Exercise requirements: Take every line from the listing below that contains "dell".

━━━━━━━━━━━━━━━━━━━━━━━━━━━━━━

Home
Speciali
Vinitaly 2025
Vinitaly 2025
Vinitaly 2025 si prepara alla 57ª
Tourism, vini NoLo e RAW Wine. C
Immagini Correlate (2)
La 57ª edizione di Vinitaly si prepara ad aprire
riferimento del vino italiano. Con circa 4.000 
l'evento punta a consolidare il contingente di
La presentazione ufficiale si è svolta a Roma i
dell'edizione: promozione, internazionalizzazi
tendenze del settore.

━━━━━━━━━━━━━━━━━━━━━━━━━━━━━━

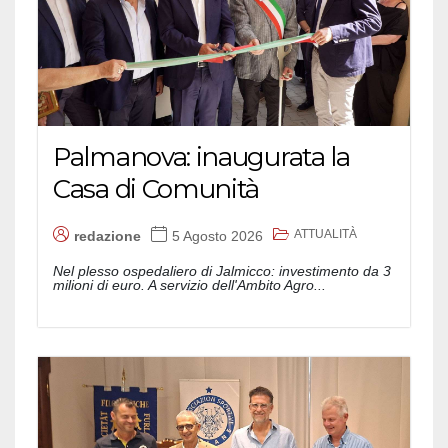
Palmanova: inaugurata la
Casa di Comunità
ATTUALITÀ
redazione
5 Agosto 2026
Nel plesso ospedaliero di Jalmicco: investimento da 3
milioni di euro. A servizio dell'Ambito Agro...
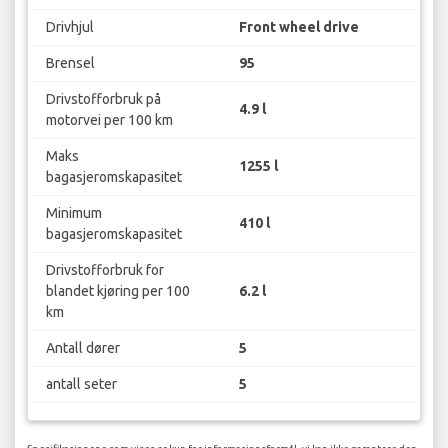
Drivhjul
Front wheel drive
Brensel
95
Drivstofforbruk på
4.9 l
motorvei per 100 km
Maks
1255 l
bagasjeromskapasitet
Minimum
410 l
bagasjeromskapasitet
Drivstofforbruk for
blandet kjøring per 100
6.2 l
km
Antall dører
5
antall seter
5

━━━━━━━━━━━━━━━━━━━━━━━━━━━━━━

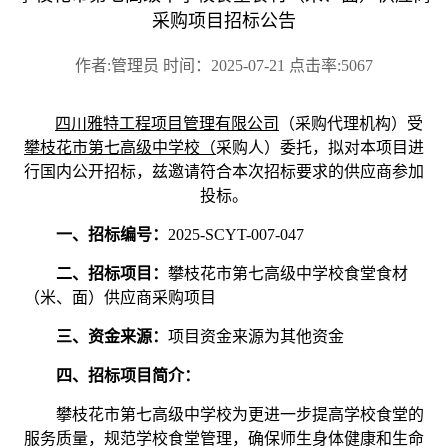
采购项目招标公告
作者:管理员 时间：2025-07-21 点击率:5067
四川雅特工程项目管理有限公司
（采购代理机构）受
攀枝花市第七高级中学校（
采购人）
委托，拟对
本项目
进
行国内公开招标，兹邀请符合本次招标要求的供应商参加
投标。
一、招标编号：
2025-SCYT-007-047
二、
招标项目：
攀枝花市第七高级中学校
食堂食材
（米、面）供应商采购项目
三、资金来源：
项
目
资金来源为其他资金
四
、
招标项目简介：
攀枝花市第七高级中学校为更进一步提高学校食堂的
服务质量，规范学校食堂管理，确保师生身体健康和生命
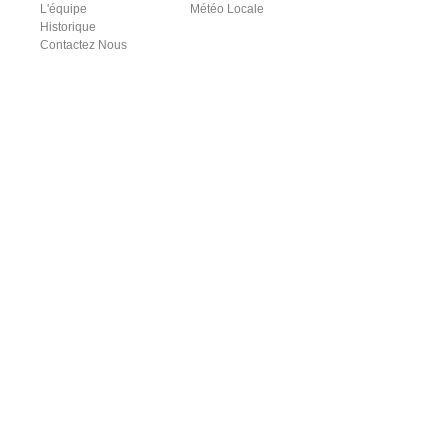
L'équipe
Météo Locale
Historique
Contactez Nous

━━━━━━━━━━━━━━━━━━━━━━━━━━━━━━

Task output:
dell'edizione: promozione, internazionalizzazi
milioni di euro. A servizio dell'Ambito Agro...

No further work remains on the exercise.